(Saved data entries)

• • • •

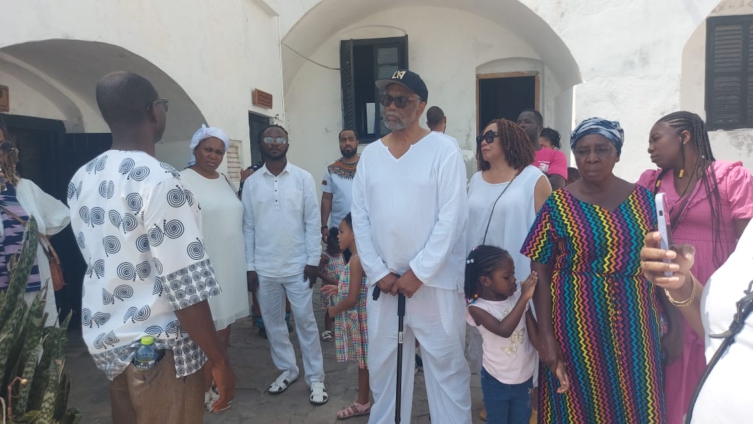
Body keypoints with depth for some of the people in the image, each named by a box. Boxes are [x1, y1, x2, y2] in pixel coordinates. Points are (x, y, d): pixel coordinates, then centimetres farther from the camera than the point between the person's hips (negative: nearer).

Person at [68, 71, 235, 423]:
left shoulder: (80, 181, 3)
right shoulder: (160, 181, -22)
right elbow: (186, 288, -24)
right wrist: (219, 360, -16)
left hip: (107, 342, 8)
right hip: (158, 351, -8)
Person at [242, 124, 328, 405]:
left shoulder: (303, 178, -3)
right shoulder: (251, 183, 3)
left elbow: (312, 222, -3)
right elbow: (248, 226, 4)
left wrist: (313, 260, -7)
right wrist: (249, 266, 1)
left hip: (297, 266, -3)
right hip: (264, 268, 3)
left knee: (305, 322, 4)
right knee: (273, 323, 13)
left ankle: (315, 378, 16)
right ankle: (287, 370, 31)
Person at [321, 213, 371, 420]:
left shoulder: (356, 260, -22)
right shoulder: (360, 256, 9)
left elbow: (353, 299, -23)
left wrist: (334, 310, -8)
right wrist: (338, 289, 13)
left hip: (360, 319, -10)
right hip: (358, 319, 10)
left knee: (368, 363, 2)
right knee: (363, 362, 20)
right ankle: (362, 402, 33)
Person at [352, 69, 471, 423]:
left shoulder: (443, 149, -6)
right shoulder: (370, 154, 7)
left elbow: (452, 217, -12)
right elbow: (360, 218, 5)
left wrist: (418, 274, -13)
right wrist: (378, 272, -4)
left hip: (435, 281, -4)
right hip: (383, 282, 4)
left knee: (446, 366, 6)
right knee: (383, 364, 15)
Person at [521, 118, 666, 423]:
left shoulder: (642, 199, 1)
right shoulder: (558, 205, -6)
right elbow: (541, 272, -7)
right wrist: (546, 335, -11)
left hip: (632, 320, 2)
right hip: (577, 321, -2)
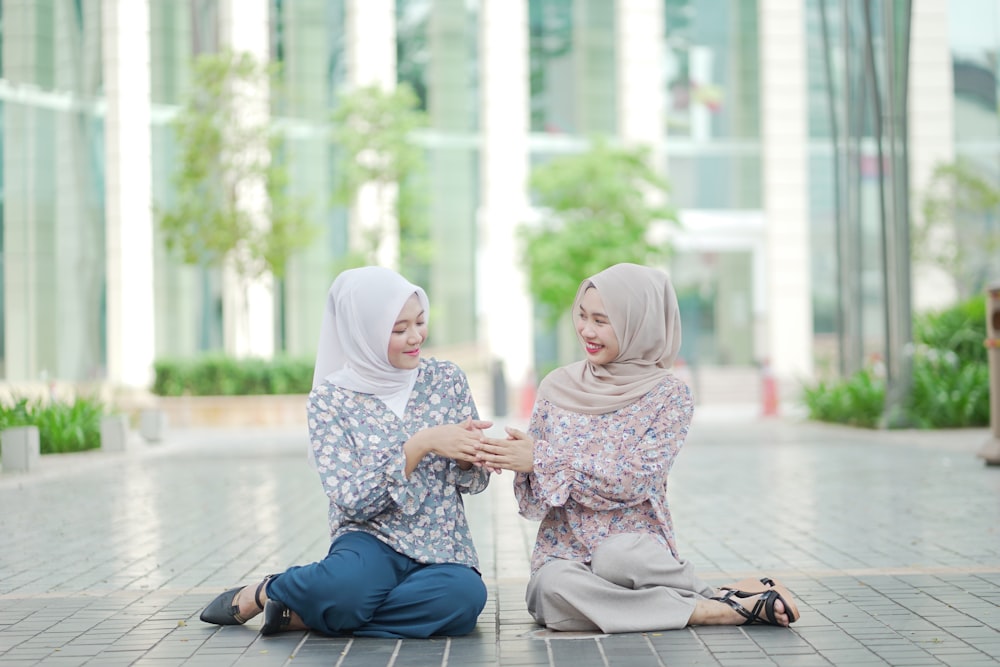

• • • •

Copy each line from the data above that includes "shoulder".

left shoulder: (80, 181, 3)
right shoulder: (160, 181, -22)
left shoulder: (303, 178, -3)
right shoulder: (251, 183, 3)
left shoulder: (356, 260, -22)
right shoulder: (360, 256, 9)
left shoulder: (443, 149, -6)
right shoulder: (370, 154, 7)
left shoulder: (642, 199, 1)
right shoulder: (558, 205, -6)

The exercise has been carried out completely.